Acho que isso me moldou muito na altura e comecei a interpretar e compor como uma forma de expressão pessoal e artística sem me aperceber. Sempre o fiz por ser divertido, sempre me trouxe felicidade, e nesse ponto começou a ser mais introspectivo. Antes de começar este projeto como phaser, era guitarrista e vocalista numa banda de garagem de math-rock/indie-rock durante 3 ou 4 anos, éramos os Color Ivy. Pela altura da faculdade cada um seguiu o seu rumo e separamo-nos, e comecei a aprender a produzir a solo. Foi aí que comecei o projeto phaser. Não me lembro de um ponto específico em que consiga dizer “foi aqui” mas sei que foi com o Genesis que mais me senti visto e ouvido.
NICØ: Desde os 4 anos de idade que estudo bateria. Comecei por estudar jazz e mais tarde aprendi guitarra, com 9 anos. Apenas comecei a produzir música electrónica após assistir a um concerto da Caterina Barbieri nas Carpintarias de São Lázaro, foi algo que nunca esquecerei. Entretanto integrei alguns projectos em banda, como Kayenne Hardi, uma banda trip-hop formada em 2020 com Drunfaria e Clauthewith. Comecei por tocar livesets com uma série de hardware em festas de amigos e depois criei um canal de YouTube em que postava algumas das minhas performances. Acho que o meu trabalho começou a ser maioritariamente reconhecido na internet e só mais tarde tive oportunidade de tocar ao vivo em Lisboa.
PARQ: Qual é a vossa perspetiva sobre o panorama musical de eletrónica no nosso país?
Phaser: Como artista queer, sinto uma lacuna na aceitação institucional do nosso trabalho. Antes de ser phaser, já me armava em DJ, sobre pseudonimos que só sabe quem sabe, cresci imenso na pista de dança e para mim o clubbing e a criação musical partilham muitas nuances.
Tenho vindo a conhecer pessoas incríveis que me moldaram infinitamente, e graças a isso criei ligações para a vida inteira e encontrei artistas que me mostraram partes de mim que nunca teria descoberto. Foi como DJ que comecei a ter contacto com a logística de ser o meu próprio manager e de criar laços e caminhos até aos Clubs e a Venues.
Desde que conheci Bejaflor e de que me abordou com a proposta de incorporar e ajudar a crescer e moldar um recente coletivo e label, vi uma casa e um lar para artistas como nós, sem lugar institucional, e foi desde então que deixei de ver o panorama musical eletrónico do país como estático ou algo que não pudesse influenciar.
A Æ para mim desmistifica o panorama musical, quando o objetivo é criar, sem jogos de ego com vários anos de vida, sem círculos de programação viciosos, sem ganância, o jogo é outro. Cresci muito a observar os artistas de música eletronica e os DJs, e estou entusiasmado para cada vez mais me entregar ao panorama nacional.
NICØ: Enquanto músico independente sinto-me bastante grato por todas as oportunidades que me têm proporcionado. Tocar ao vivo é o que mais gosto de fazer e quero sempre dar o meu melhor. As pessoas que me rodeiam são muito importantes e partilhar o meu percurso com os meus amigos é tudo o que poderia desejar. Existe uma grande lacuna no mundo da música em Portugal em relação a oportunidades a novos artistas e a coisa que mais odeio é a falta de plataforma para pessoas talentosas e esforçadas.

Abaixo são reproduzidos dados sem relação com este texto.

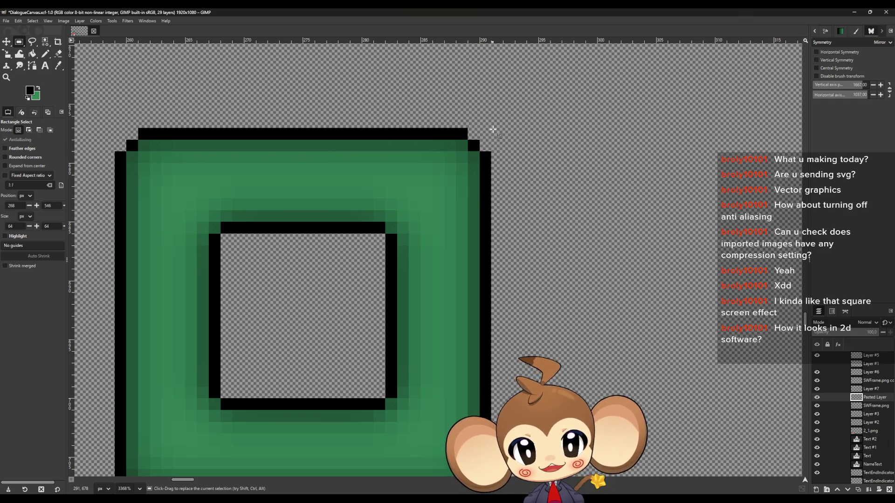
scroll(494, 140, "up", 1)
scroll(453, 190, "up", 10, "ctrl")
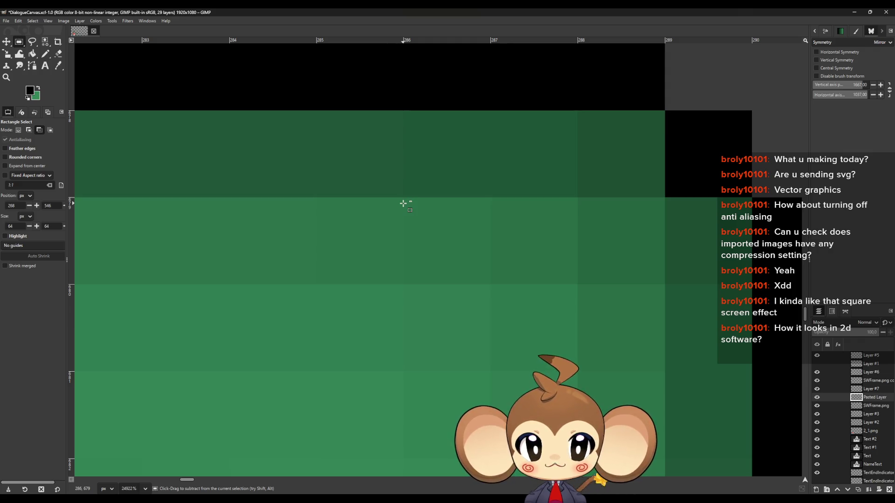
scroll(403, 203, "down", 7, "ctrl")
scroll(225, 232, "up", 2, "ctrl")
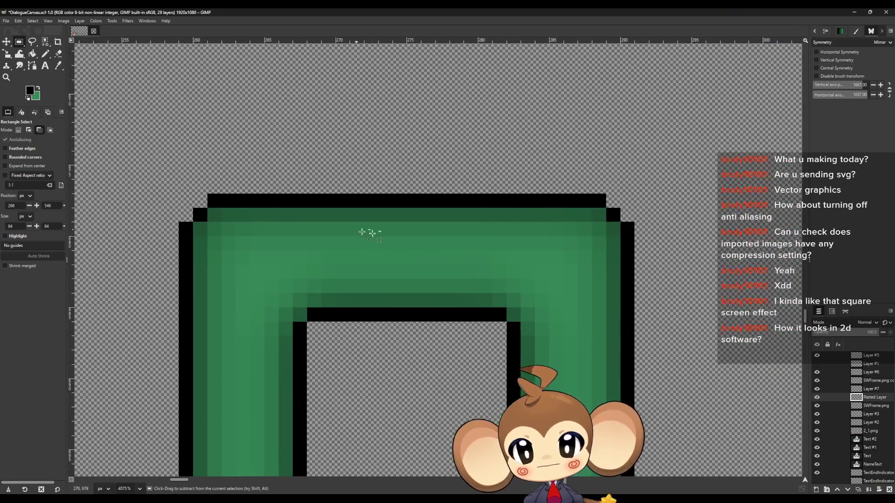
scroll(425, 255, "up", 1, "ctrl")
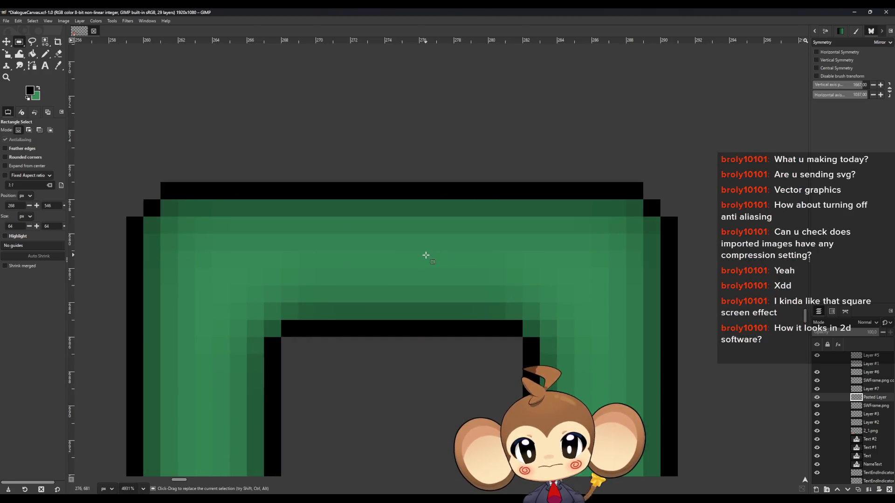
Step: On Layer #5, draw a dark green pencil line along the square frame's top row
left_click(59, 66)
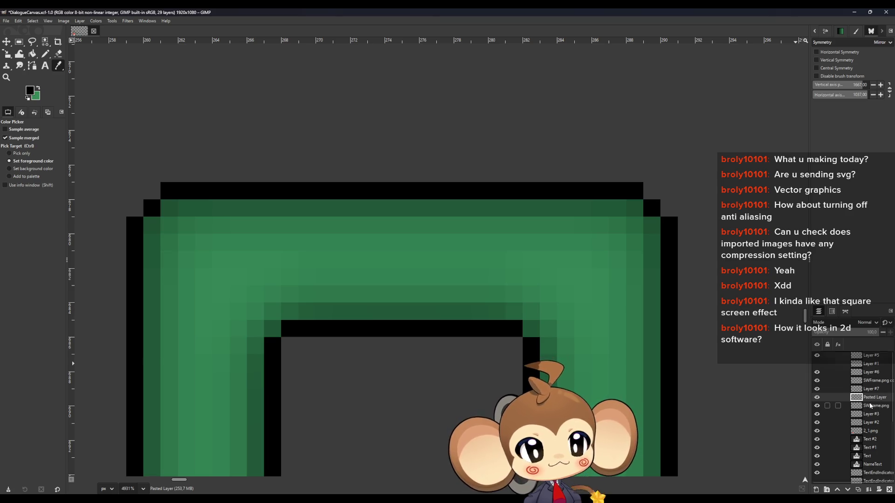
left_click(870, 355)
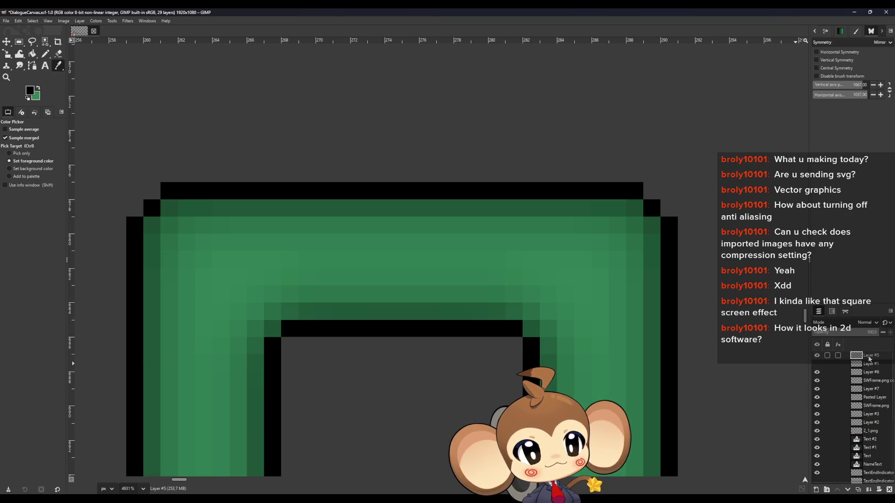
left_click(308, 206)
left_click(46, 54)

A Æ é uma plataforma que desafia todo o conceito de monopolização estrutural intrínseca à cena musical que infelizmente prioriza consecutivamente artistas que já dispõem de uma plataforma. A arte deve chegar a todos e ser partilhada sem qualquer barreira intelectual elitista. No entanto acredito fielmente que é possível quebrar essas barreiras que afetam negativamente a expressão artística através da partilha e comunidade.
PARQ: Não é a primeira vez que atuam juntos. Podemos esperar um live act ou DJ Set no Slit Festival? Caso seja live, qual o gear que vão usar?

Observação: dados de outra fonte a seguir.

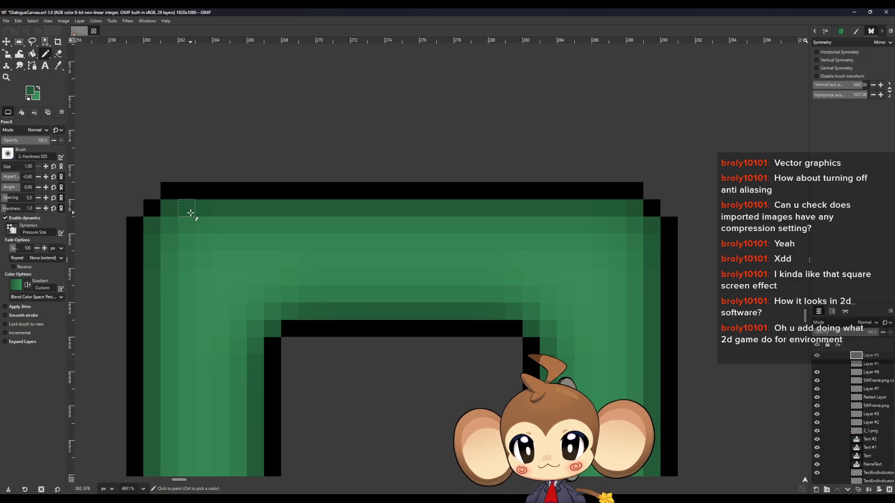
left_click(616, 211, "shift")
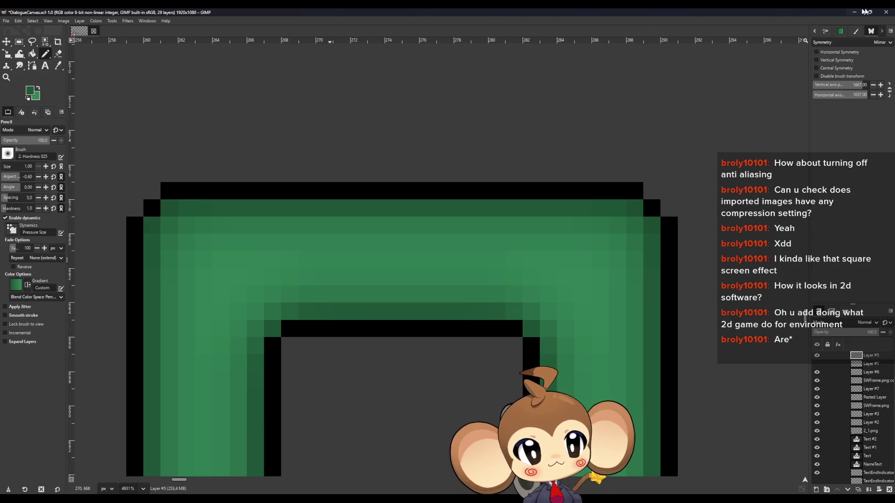
key("alt+Tab")
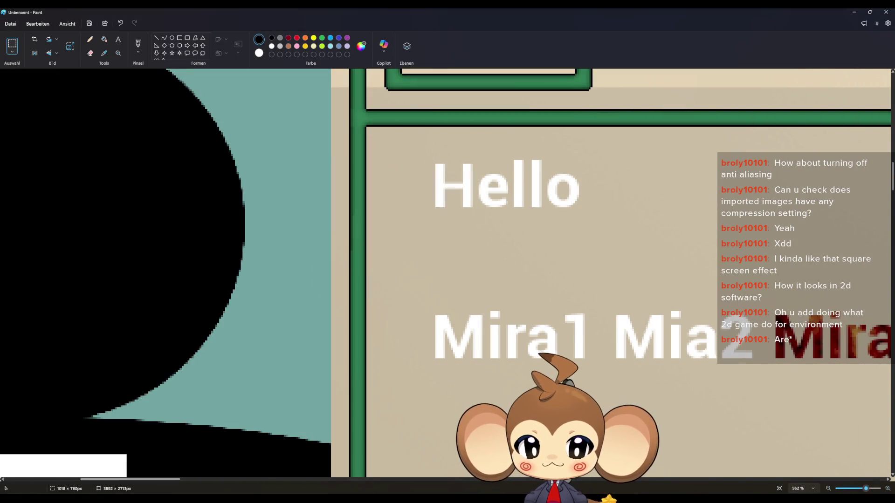
Step: Bring Unreal forward and open the DialogueMainWidget blueprint in Designer view
left_click(364, 501)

NICØ e Phaser: Vamos fazer um híbrido entre DJ Set e Live Act, usamos algumas backing tracks que nos proporcionam liberdade para improvisar com efeitos, instrumentos e voz ao vivo. Vamos usar um sintetizador modular, synths granulares e principalmente o pc como um instrumento.
PARQ: Tencionam lançar algum EP ou álbum fruto deste projeto?

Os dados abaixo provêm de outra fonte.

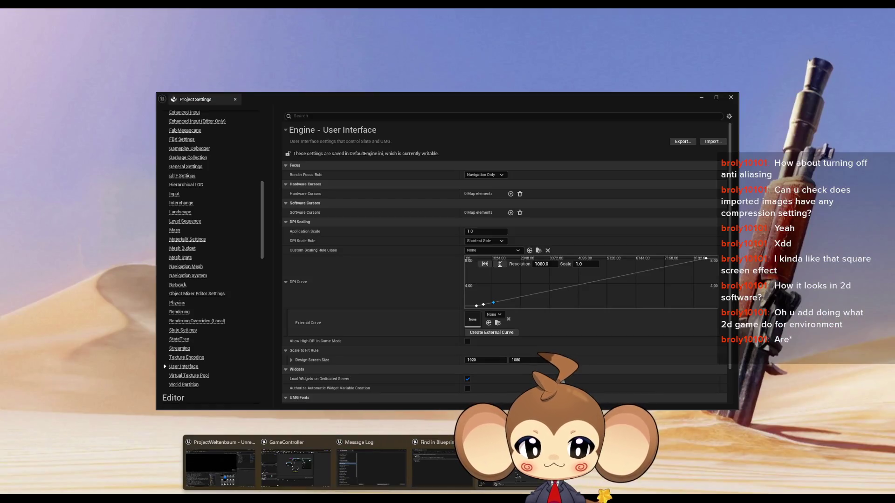
left_click(508, 466)
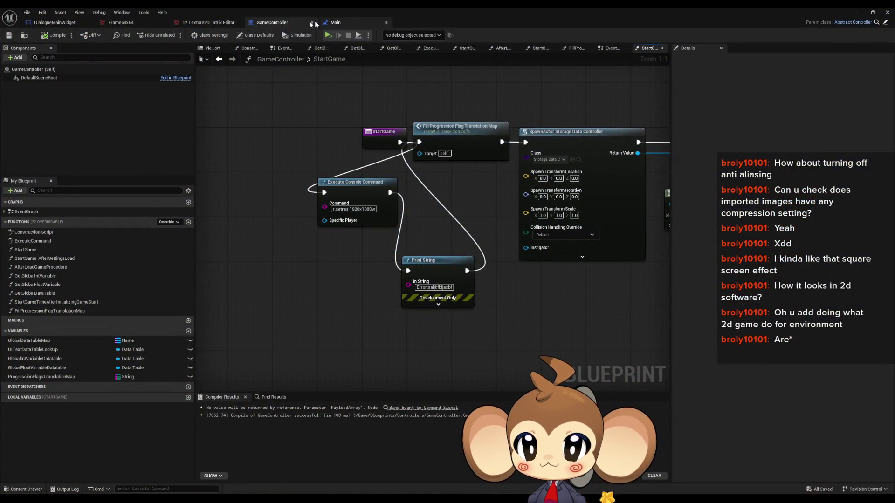
left_click(55, 23)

NICØ: Tenho um EP intitulado “Mimeophøn” que irá sair pela Rotten/Fresh ainda este verão, com participações do Phaser e da Clauthewitch. Enquanto membro da Æ, editora pop/avant-pop/electrónica fundada por Bejaflor e Xaulara, tenciono lançar o meu álbum de estreia ainda este ano.
PARQ: Uma pergunta agora apenas direcionada a NICØ, foste tu que construíste algum dos teus sintetizadores? E, já agora, como foste parar ao universo dos sintetizadores modulares?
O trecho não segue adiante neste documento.